Stored data
↓↓↓

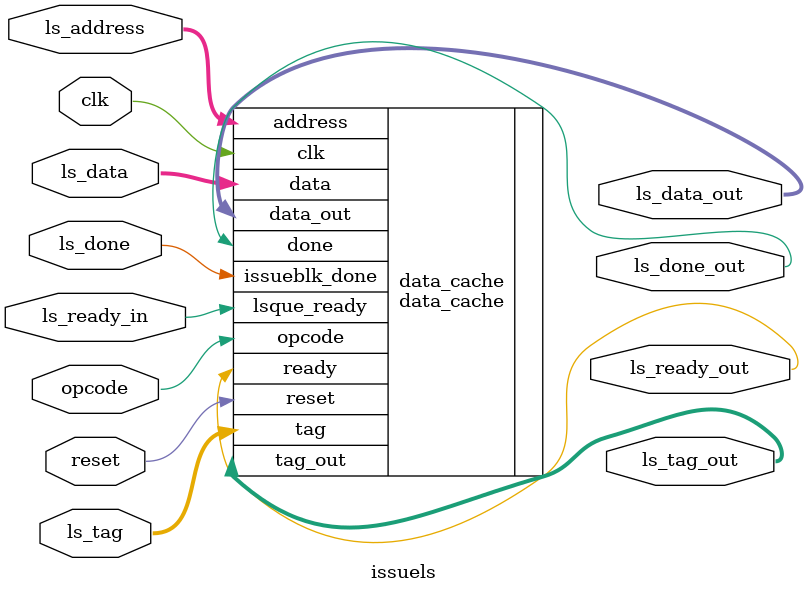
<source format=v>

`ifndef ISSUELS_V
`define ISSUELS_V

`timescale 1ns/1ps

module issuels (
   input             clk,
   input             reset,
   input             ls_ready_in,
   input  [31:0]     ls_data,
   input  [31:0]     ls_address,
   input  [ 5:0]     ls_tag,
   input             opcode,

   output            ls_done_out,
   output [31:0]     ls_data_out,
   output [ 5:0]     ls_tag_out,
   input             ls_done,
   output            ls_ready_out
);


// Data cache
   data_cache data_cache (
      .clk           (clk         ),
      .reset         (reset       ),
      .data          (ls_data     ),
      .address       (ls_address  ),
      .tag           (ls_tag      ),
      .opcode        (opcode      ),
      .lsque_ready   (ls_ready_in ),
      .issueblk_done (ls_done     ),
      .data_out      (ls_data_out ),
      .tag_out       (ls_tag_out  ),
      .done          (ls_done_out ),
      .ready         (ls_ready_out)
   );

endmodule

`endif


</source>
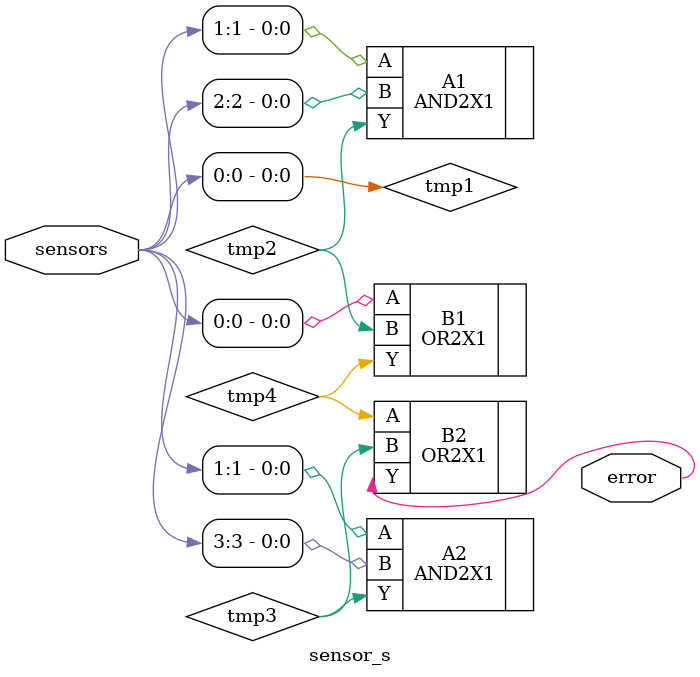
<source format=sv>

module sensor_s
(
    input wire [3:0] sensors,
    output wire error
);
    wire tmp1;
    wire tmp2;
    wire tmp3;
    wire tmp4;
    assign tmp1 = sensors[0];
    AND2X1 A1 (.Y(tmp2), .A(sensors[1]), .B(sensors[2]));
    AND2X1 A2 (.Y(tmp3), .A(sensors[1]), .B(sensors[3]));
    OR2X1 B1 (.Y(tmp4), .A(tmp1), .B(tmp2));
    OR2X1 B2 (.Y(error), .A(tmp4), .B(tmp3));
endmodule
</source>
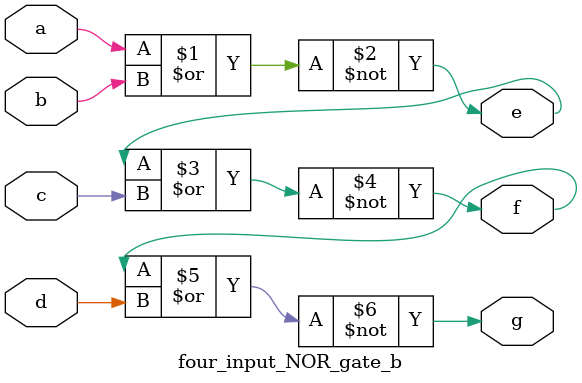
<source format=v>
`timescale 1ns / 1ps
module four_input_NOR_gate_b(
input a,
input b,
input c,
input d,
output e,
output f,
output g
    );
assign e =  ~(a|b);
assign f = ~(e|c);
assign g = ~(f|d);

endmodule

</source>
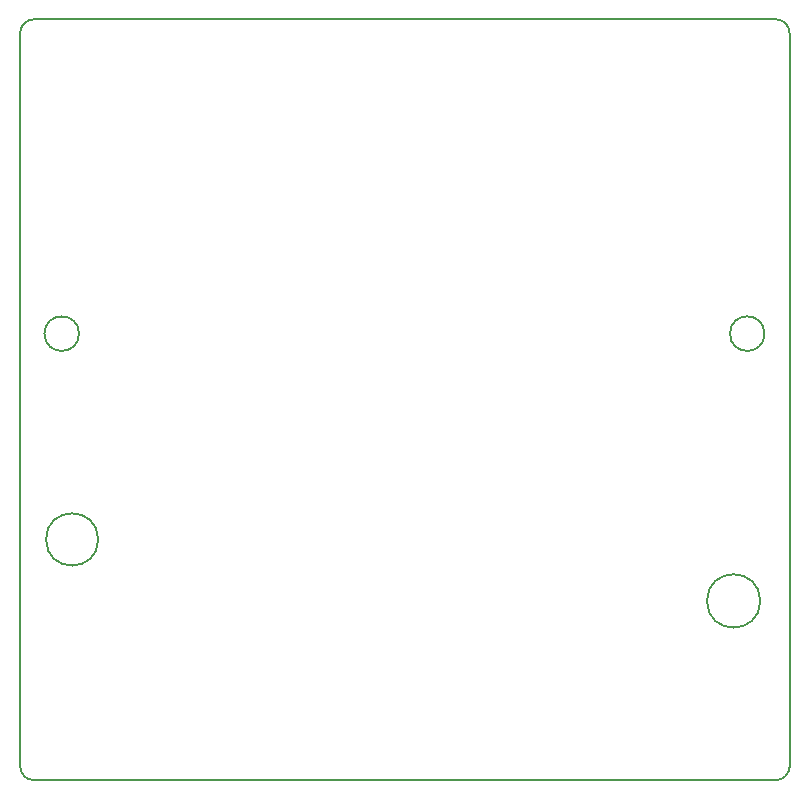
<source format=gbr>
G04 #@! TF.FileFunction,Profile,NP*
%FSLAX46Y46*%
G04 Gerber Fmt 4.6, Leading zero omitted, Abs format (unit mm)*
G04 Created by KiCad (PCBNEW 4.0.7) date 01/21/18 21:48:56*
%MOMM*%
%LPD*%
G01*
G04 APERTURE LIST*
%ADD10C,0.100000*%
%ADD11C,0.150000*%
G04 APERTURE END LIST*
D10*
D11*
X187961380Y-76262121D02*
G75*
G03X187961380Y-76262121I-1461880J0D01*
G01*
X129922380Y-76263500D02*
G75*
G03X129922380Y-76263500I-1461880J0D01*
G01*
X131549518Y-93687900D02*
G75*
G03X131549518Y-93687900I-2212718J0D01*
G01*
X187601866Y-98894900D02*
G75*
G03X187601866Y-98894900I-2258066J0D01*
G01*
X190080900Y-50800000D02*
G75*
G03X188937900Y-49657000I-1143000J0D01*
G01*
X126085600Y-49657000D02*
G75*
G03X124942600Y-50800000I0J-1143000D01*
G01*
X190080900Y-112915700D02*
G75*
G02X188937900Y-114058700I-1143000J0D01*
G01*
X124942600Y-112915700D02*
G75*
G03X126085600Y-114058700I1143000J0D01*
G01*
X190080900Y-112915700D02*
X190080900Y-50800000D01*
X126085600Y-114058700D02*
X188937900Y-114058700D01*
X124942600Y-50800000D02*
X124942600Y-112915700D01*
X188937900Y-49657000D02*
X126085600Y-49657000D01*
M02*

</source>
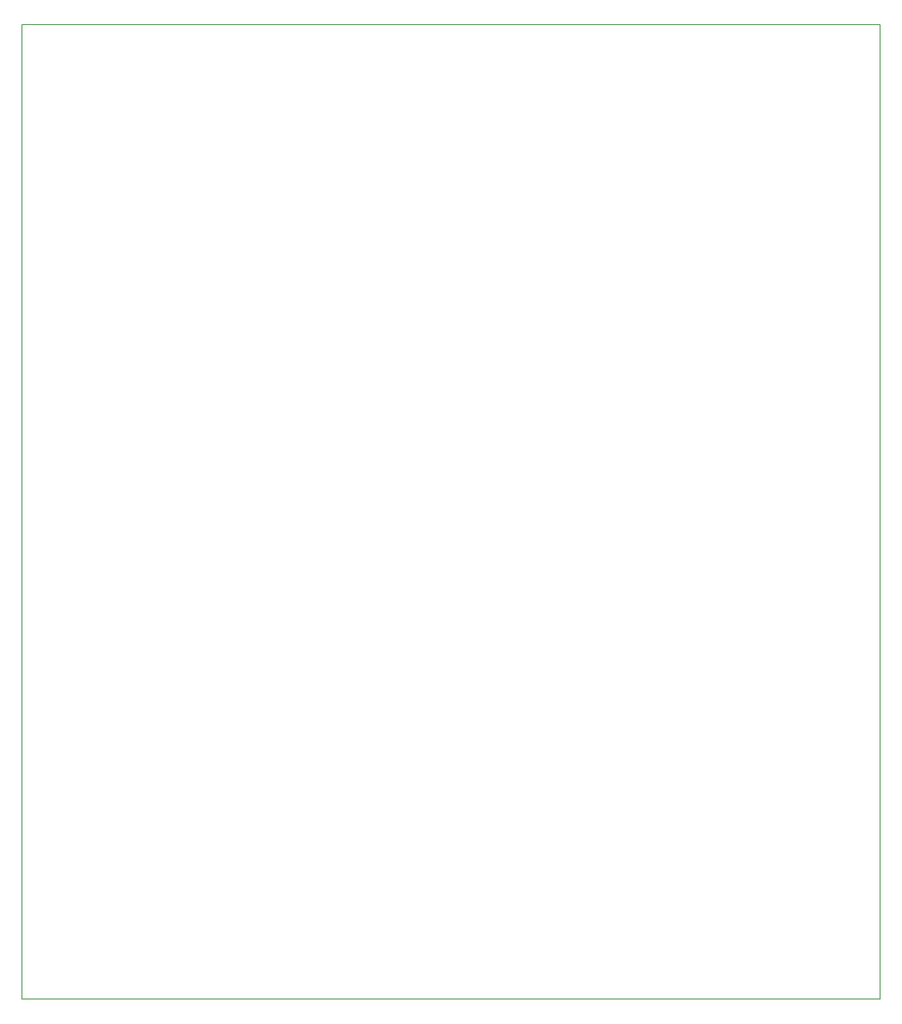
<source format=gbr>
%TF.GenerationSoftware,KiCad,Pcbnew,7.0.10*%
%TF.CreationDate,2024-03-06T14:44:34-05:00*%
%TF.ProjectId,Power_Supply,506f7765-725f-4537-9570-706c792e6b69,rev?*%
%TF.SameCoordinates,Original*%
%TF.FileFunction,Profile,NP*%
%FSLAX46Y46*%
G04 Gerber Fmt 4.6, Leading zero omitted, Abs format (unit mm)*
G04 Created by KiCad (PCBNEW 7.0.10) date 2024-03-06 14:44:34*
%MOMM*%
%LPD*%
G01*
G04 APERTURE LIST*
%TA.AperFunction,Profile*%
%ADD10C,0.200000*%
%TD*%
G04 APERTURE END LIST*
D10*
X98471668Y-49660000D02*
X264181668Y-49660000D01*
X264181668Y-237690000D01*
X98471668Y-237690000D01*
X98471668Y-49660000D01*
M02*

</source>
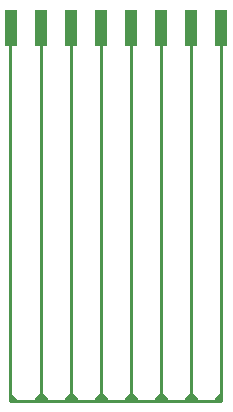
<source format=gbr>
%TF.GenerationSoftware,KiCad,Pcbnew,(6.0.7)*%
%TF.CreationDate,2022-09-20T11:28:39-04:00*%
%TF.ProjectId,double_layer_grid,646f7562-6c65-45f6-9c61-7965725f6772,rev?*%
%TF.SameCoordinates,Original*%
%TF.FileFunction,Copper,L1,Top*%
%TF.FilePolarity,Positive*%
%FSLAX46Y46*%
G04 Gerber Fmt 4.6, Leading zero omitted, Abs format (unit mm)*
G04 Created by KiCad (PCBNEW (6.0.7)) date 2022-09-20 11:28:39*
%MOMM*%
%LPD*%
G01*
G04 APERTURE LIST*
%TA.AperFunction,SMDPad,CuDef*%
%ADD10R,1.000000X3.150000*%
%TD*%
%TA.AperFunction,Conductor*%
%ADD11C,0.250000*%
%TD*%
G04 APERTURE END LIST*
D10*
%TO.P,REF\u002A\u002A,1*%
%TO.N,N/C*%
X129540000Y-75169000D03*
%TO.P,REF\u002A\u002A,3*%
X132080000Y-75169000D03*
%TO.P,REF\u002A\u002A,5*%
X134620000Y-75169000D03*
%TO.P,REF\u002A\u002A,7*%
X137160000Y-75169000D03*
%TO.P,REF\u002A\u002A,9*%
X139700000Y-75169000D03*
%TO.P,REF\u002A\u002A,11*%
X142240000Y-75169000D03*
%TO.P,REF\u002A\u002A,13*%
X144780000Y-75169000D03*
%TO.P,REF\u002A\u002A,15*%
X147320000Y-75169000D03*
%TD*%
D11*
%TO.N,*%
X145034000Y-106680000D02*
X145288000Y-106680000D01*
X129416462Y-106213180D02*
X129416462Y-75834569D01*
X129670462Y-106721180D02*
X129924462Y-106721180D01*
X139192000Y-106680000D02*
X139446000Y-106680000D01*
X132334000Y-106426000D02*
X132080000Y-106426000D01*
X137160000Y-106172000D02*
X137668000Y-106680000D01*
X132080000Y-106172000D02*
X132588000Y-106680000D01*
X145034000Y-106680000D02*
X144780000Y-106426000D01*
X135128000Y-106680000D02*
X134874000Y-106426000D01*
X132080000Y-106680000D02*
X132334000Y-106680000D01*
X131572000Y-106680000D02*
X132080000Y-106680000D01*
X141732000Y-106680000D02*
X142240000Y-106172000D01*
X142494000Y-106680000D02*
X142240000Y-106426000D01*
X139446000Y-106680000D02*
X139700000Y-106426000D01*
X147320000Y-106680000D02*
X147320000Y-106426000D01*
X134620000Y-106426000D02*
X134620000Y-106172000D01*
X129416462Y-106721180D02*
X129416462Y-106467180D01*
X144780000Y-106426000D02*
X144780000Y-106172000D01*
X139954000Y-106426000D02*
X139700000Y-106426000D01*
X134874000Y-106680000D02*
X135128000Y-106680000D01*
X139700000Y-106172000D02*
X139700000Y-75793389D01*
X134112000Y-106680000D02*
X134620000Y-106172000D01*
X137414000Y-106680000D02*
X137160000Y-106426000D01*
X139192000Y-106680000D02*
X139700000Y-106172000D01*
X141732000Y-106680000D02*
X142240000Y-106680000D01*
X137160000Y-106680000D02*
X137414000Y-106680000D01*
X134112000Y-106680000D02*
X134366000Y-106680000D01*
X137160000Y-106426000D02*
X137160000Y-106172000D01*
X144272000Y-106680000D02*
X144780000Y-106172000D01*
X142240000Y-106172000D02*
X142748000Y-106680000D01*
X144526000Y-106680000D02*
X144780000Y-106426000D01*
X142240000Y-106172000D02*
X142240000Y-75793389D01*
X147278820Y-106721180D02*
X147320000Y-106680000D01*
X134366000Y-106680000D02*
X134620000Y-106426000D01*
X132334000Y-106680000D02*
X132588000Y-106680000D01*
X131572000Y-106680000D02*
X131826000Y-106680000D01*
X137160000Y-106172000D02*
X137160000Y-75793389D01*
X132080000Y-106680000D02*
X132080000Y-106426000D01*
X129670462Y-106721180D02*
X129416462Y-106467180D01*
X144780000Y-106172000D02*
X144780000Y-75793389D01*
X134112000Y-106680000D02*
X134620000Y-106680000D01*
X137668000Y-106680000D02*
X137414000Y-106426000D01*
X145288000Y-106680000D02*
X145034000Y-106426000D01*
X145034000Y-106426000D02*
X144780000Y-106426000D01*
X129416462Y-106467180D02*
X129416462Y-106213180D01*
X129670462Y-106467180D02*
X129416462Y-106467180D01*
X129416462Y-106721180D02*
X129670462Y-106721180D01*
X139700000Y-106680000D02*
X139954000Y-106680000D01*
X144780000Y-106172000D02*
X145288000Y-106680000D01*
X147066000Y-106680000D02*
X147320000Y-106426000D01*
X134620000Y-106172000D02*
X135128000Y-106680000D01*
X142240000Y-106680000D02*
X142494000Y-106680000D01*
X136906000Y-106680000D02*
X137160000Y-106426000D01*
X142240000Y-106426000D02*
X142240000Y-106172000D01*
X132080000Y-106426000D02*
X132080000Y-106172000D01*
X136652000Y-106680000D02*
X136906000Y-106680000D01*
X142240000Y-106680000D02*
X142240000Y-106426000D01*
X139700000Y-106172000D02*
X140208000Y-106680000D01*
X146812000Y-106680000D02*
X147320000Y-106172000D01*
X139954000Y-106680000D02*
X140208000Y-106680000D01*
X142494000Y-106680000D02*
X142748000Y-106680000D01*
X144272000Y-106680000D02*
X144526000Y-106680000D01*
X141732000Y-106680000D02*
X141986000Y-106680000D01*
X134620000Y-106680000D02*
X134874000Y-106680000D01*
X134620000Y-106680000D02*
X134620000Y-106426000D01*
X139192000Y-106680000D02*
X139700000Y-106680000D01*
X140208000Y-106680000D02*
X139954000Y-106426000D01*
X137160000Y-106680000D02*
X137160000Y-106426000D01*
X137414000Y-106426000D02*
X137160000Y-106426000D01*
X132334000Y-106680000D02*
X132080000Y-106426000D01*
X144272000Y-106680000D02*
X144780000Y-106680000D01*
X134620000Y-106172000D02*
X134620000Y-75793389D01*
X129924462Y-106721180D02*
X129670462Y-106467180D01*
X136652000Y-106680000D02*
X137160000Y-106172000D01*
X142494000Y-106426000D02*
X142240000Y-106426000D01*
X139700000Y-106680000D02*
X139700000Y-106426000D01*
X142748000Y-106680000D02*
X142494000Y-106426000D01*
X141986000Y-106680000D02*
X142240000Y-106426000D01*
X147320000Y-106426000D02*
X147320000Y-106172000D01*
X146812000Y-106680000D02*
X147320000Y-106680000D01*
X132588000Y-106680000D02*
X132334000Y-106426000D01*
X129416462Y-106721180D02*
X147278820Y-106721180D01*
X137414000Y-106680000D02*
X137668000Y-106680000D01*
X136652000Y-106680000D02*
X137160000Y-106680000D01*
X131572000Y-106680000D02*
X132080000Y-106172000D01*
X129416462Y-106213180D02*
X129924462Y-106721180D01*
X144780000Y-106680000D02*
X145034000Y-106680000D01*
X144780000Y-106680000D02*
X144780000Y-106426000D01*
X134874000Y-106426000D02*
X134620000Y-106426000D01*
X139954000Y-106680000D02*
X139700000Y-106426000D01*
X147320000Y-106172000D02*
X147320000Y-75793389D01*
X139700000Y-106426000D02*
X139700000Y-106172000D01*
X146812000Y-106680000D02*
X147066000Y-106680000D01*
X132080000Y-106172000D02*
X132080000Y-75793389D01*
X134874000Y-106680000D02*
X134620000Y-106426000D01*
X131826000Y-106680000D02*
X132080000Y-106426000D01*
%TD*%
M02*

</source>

↑↑↑

Output must be limited to the lines beginning with the one that contains "X132334000Y-106426000D01*" and ending with the last line of the entries, reproduced exactly.

X132334000Y-106426000D01*
X129416462Y-106721180D02*
X147278820Y-106721180D01*
X137414000Y-106680000D02*
X137668000Y-106680000D01*
X136652000Y-106680000D02*
X137160000Y-106680000D01*
X131572000Y-106680000D02*
X132080000Y-106172000D01*
X129416462Y-106213180D02*
X129924462Y-106721180D01*
X144780000Y-106680000D02*
X145034000Y-106680000D01*
X144780000Y-106680000D02*
X144780000Y-106426000D01*
X134874000Y-106426000D02*
X134620000Y-106426000D01*
X139954000Y-106680000D02*
X139700000Y-106426000D01*
X147320000Y-106172000D02*
X147320000Y-75793389D01*
X139700000Y-106426000D02*
X139700000Y-106172000D01*
X146812000Y-106680000D02*
X147066000Y-106680000D01*
X132080000Y-106172000D02*
X132080000Y-75793389D01*
X134874000Y-106680000D02*
X134620000Y-106426000D01*
X131826000Y-106680000D02*
X132080000Y-106426000D01*
%TD*%
M02*

</source>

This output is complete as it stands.